Repeat each line of the data below word for word, leaving nothing out.
* * * * *
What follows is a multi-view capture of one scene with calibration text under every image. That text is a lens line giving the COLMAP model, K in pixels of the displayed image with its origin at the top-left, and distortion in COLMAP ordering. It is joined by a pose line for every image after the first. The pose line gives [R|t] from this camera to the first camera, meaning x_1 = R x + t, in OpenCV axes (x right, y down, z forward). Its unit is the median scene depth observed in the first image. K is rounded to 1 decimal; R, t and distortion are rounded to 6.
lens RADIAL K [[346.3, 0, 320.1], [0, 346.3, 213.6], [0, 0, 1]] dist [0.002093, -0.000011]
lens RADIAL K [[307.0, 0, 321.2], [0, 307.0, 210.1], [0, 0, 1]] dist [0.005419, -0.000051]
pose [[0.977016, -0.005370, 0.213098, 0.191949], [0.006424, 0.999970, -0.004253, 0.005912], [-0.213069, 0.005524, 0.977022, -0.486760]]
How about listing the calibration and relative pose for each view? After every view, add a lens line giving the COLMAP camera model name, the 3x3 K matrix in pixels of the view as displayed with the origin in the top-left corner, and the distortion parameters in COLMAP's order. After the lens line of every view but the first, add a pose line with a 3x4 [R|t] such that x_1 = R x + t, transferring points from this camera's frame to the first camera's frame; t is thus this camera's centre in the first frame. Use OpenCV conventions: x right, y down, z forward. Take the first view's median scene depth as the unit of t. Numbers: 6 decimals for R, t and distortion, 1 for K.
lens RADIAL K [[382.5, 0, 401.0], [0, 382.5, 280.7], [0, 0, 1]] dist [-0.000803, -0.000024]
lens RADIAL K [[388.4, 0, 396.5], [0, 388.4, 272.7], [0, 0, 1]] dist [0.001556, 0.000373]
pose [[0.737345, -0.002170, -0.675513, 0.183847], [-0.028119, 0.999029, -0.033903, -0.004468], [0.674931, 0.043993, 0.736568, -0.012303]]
* * * * *
§ Reply to the task
What follows is a multi-view capture of one scene with calibration text under every image. That text is a lens line giving the COLMAP model, K in pixels of the displayed image with its origin at the top-left, and distortion in COLMAP ordering. It is joined by a pose line for every image after the first. The pose line gives [R|t] from this camera to the first camera, meaning x_1 = R x + t, in OpenCV axes (x right, y down, z forward). Its unit is the median scene depth observed in the first image. K is rounded to 1 decimal; R, t and distortion are rounded to 6.
lens RADIAL K [[346.3, 0, 320.1], [0, 346.3, 213.6], [0, 0, 1]] dist [0.002093, -0.000011]
lens RADIAL K [[307.0, 0, 321.2], [0, 307.0, 210.1], [0, 0, 1]] dist [0.005419, -0.000051]
pose [[0.977016, -0.005370, 0.213098, 0.191949], [0.006424, 0.999970, -0.004253, 0.005912], [-0.213069, 0.005524, 0.977022, -0.486760]]
How about listing the calibration and relative pose for each view? After every view, add a lens line giving the COLMAP camera model name, the 3x3 K matrix in pixels of the view as displayed with the origin in the top-left corner, and the distortion parameters in COLMAP's order. After the lens line of every view but the first, add a pose line with a 3x4 [R|t] such that x_1 = R x + t, transferring points from this camera's frame to the first camera's frame; t is thus this camera's centre in the first frame. Use OpenCV conventions: x right, y down, z forward. Take the first view's median scene depth as the unit of t. Numbers: 6 decimals for R, t and distortion, 1 for K.
lens RADIAL K [[382.5, 0, 401.0], [0, 382.5, 280.7], [0, 0, 1]] dist [-0.000803, -0.000024]
lens RADIAL K [[388.4, 0, 396.5], [0, 388.4, 272.7], [0, 0, 1]] dist [0.001556, 0.000373]
pose [[0.737345, -0.002170, -0.675513, 0.183847], [-0.028119, 0.999029, -0.033903, -0.004468], [0.674931, 0.043993, 0.736568, -0.012303]]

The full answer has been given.